Preman Tanah Abang, Ekonomi Berbiaya Tinggi, dan Korban yang Disalahkan

Jakarta, KPonline – Seperti di beritakan cnnindonesia.com, Rabu (8/11/2017), para pedagang di Tanah Abang hampir setiap hari dimintai uang oleh sejumlah preman. Ini adalah pungutan liar. Di luar pungutan resmi yang juga harus mereka bayar.

Besarnya pungutan liar untuk setiap pedagang tidak sama. Tergatung lokasi mereka berdagang. Ada yang seribu hingga sepuluh ribu per hari, ada yang diminta 20 ribu, bahkan ada yang 50 ribu.

Para pedagang mengaku pungutan ini sudah sejak lama dilakukan. Bertahun-tahun yang lalu. Jadi dianggap sudah biasa.

Apakah mereka tidak keberatan? Jika boleh memilih, tentu saja mereka akan memilih agar tidak ada pungutan liar seperti ini. Tetapi karena tak mau ribut dan menghindari ada gangguan terhadap usahanya, mereka rela menyetorkan sejumlah uang.

Alasannya klasik, demi keamanan.

Entah, apakah karena aparat keamanan sudah tak sanggup lagi memberikan rasa aman sehingga urusan ginian harus diserahkan kepada para preman?

Cerita tentang preman Tanah Abang ini kembali mengemuka setelaah Wakil Gubernur DKI Jakarta Sandiaga Uno mengungkapkan akan mengajak sejumlah preman Pasar Tanah Abang untuk mendiskusikan konsep penataan kembali kawasan Tanah Abang yang disebut mengalami kemacetan akibat banyak Pedagang Kaki Lima (PKL) yang berjualan di trotoar.

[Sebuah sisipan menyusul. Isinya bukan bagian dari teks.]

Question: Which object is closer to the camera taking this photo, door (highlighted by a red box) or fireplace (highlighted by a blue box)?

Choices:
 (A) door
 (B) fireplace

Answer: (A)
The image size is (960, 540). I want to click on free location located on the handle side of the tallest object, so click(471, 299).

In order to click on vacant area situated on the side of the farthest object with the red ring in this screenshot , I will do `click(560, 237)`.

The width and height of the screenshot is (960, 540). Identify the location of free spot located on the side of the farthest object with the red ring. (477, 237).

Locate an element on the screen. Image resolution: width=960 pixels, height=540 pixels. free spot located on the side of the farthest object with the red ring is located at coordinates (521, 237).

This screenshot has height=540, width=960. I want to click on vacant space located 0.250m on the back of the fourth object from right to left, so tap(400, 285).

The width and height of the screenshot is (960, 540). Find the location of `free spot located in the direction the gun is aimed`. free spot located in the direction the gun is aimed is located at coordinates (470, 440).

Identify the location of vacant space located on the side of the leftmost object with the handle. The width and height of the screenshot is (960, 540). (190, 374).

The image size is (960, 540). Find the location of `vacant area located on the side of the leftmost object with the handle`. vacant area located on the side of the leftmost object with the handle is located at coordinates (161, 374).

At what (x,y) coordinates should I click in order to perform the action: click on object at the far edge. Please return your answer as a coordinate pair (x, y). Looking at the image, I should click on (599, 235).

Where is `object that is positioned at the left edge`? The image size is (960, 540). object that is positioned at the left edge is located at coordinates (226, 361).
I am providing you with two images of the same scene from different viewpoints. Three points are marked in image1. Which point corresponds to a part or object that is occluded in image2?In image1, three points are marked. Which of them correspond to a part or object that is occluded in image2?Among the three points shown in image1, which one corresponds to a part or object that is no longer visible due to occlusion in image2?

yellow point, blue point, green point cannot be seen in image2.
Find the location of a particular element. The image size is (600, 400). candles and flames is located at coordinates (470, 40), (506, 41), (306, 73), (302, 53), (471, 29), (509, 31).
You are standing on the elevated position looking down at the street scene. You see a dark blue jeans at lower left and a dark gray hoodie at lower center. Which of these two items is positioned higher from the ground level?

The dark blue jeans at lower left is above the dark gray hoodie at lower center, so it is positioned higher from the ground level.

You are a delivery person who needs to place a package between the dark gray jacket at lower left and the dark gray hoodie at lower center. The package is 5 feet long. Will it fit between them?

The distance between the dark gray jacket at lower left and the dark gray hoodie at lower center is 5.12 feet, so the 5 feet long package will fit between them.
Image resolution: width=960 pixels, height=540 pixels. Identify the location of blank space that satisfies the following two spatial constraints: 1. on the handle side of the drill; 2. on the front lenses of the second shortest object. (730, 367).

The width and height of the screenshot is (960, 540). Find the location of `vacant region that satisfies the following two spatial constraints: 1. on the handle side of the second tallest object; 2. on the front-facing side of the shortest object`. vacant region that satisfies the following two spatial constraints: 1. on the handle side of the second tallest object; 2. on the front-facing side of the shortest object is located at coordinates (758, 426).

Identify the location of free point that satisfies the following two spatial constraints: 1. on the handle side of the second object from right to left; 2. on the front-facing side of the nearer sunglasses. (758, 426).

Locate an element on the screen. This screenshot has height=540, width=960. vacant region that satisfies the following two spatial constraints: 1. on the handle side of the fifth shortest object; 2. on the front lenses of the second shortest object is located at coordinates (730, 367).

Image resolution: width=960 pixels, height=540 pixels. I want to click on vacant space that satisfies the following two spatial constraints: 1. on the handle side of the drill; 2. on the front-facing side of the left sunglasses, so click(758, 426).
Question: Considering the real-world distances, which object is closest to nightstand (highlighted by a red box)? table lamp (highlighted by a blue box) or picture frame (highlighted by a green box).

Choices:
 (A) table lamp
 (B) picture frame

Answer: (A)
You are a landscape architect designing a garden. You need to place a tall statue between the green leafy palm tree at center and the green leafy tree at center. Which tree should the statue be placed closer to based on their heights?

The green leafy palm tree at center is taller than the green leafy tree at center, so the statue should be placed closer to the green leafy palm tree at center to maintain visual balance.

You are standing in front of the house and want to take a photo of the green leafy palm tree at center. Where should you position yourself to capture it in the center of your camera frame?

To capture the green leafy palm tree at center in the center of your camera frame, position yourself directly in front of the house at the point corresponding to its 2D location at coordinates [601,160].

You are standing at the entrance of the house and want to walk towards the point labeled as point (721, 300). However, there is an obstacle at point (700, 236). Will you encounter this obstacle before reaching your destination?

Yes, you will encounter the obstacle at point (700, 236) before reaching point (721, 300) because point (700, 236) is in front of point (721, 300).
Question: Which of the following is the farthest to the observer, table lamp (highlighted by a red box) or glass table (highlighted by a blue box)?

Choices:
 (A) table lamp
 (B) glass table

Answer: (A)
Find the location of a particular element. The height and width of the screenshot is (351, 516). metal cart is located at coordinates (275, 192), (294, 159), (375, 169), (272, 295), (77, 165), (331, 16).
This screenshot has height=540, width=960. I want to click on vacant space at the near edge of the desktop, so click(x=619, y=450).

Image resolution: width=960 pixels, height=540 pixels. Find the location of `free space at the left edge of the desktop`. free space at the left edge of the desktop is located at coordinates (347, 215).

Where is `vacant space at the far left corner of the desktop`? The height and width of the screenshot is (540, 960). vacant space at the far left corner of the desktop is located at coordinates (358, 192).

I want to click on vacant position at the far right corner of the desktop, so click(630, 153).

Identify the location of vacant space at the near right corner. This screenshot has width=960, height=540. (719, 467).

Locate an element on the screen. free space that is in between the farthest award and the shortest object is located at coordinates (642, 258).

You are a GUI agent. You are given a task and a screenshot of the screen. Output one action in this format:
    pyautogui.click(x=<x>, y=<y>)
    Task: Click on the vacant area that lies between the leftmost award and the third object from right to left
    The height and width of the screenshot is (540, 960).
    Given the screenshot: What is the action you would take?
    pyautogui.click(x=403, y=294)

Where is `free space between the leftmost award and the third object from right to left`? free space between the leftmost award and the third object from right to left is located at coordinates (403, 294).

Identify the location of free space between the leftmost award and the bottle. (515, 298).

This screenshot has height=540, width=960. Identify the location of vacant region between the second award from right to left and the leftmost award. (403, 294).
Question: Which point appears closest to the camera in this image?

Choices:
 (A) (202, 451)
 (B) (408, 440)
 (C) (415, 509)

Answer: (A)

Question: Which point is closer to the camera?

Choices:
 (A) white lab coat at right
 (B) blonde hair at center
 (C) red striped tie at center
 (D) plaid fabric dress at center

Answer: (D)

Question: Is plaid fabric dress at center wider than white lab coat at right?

Tidak hanya di pasar. Di kawasan industri, dengan dalih uang keamanan atau sumbangan, hal semacam ini juga terjadi. Sasarannya tentu saja pabrik-pabrik yang berada di kawasan itu.

Kadang ketika lebaran, dengan dalih meminta bantuan Tunjangan Hari Raya (THR), banyak yang memasukkan proposal. Ini belum sejumlah “amplop” yang harus dikeluarkan ketika mengurus perijinan atau semacamnya.

Sejumlah laporan menyebutkan, pungutan liar seperti inilah yang menyebabkan ekonomi berbiaya tinggi. Termasuk korupsi dan infrastruktur.

Ekonomi berbiaya tinggi ini merupakan penghalang bagi investasi. Tetapi anehnya, yang selalu dijadikan kambing hitam adalah buruh. Tuntutan kenaikan upah selalu dijawab dengan perusahaan bangkrut atau tutup karena pengeluaran perusahaan akan bertambah akibat gaji kegedean.

Padahal, buruh sendiri menjadi korban akibat rezim upah murah.

Di Indonesia, nampaknya menyalahkan korban memang hal biasa di zaman now.

Lihat saja. Kalau ada perempuan diperkosa, dibilang salah sendiri berpakaian menggoda. Kalau di PHK, dibilang salah sendiri jadi buruh. Kalau upahnya murah, dibilang salah sendiri nggak jadi pengusaha (biar bisa balas dendam membayar buruh dengan murah).